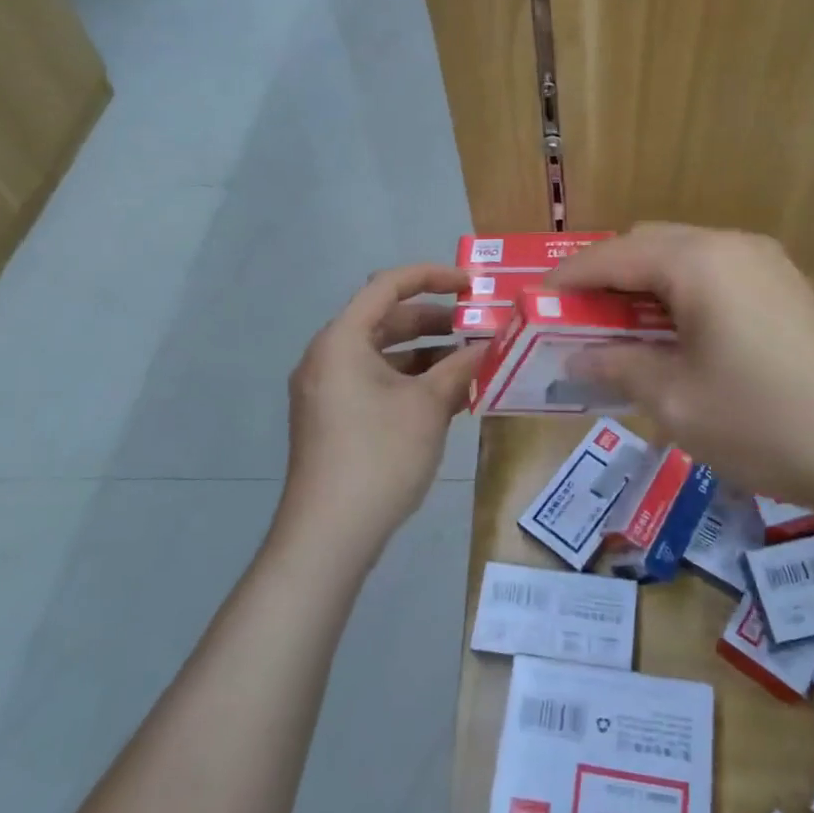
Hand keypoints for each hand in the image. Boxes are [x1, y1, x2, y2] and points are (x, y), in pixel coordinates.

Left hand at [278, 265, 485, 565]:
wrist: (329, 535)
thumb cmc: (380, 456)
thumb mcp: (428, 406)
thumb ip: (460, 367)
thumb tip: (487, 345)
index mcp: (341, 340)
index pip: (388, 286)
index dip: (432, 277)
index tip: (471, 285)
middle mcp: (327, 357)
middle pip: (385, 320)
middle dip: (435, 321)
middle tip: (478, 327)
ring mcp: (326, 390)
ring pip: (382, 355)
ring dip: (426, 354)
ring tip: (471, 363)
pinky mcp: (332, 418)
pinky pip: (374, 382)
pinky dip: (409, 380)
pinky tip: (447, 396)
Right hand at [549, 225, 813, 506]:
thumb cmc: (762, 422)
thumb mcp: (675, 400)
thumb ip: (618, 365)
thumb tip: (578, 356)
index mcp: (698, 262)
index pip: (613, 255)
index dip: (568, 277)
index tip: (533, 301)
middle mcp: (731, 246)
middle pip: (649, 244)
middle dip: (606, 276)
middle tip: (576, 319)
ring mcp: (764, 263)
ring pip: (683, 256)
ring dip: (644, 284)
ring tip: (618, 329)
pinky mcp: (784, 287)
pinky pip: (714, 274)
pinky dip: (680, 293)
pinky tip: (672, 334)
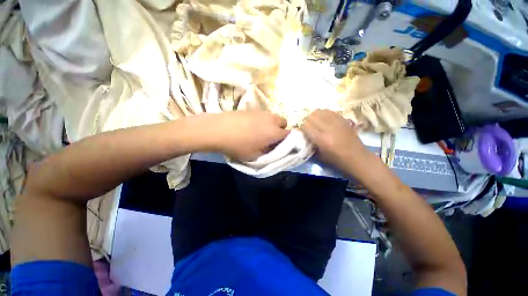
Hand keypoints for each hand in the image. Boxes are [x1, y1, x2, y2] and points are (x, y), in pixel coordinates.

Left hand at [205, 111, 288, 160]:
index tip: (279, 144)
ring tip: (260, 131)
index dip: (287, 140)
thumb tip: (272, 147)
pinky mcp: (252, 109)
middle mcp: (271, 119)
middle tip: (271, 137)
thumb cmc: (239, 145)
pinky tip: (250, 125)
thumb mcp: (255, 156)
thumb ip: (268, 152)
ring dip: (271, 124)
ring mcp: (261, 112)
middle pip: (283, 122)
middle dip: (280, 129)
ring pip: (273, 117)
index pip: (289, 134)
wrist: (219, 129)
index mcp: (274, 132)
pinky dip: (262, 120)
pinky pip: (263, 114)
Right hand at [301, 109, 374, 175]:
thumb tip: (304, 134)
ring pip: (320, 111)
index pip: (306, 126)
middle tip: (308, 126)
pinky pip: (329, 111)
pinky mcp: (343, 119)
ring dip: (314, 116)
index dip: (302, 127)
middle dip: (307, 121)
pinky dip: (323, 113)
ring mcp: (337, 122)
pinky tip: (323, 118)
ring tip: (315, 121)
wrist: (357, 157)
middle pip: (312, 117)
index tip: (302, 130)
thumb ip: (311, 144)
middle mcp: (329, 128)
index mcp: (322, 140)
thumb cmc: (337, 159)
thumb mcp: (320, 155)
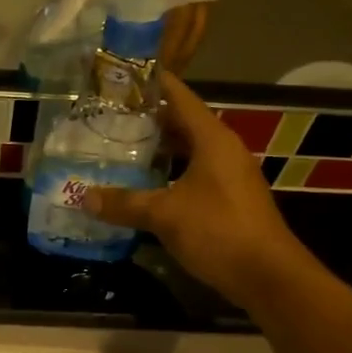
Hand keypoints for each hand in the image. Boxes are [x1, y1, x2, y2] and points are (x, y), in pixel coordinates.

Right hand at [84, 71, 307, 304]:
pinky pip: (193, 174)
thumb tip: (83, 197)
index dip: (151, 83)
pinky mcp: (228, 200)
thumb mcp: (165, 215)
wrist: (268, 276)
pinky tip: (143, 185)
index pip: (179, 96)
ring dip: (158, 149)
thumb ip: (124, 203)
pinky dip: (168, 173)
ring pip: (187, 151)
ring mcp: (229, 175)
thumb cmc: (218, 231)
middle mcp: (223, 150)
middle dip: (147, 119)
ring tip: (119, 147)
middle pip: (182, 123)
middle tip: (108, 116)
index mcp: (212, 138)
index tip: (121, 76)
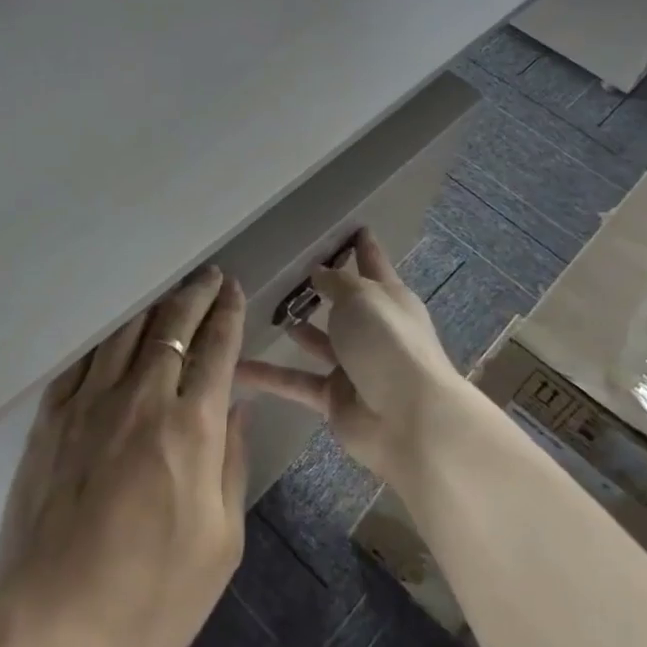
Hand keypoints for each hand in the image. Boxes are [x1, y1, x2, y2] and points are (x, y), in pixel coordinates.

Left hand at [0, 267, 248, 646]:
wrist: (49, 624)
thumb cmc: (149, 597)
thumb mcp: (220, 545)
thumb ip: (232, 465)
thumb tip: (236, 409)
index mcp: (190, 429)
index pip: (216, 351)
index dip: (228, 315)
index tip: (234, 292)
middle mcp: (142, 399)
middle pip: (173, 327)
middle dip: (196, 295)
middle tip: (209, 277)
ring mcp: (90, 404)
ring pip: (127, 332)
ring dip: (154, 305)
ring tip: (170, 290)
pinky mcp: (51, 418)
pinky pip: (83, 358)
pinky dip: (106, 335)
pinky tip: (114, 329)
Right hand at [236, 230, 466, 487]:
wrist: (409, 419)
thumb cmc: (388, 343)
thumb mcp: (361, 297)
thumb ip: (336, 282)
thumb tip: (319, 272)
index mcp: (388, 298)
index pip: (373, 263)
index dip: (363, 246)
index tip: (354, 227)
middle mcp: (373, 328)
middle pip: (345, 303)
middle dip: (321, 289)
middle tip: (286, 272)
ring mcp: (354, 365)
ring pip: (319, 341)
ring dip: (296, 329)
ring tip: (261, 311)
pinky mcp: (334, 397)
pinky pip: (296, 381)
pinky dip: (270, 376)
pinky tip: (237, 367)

---

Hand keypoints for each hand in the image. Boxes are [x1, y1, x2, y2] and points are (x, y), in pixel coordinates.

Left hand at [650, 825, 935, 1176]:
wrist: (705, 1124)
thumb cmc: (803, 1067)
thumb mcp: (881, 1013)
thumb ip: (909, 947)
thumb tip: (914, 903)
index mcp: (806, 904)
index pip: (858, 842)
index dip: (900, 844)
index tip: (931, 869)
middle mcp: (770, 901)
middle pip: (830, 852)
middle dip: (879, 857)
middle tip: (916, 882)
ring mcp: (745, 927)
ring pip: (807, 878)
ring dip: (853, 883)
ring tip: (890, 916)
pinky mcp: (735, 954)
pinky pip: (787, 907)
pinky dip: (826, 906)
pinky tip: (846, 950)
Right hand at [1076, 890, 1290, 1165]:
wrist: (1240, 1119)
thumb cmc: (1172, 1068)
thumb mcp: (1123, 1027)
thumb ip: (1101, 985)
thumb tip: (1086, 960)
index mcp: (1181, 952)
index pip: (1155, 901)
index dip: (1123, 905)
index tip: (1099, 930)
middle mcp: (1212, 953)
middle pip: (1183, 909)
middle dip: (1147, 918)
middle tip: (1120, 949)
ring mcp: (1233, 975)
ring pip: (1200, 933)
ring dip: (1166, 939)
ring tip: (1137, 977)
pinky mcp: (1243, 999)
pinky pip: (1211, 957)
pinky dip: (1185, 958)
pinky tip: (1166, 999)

...

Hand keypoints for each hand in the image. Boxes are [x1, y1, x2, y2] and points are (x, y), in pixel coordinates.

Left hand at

YOUR INSTRUCTIONS »
Take every line from the listing above that includes the word "Left" and copy it.

SOLUTION FOR THIS PROBLEM »
Left hand at [278, 265, 485, 565]:
Left hand at [205, 111, 288, 160]:
Left hand at [0, 267, 248, 646]:
Left hand at [650, 825, 935, 1176]:
Left hand at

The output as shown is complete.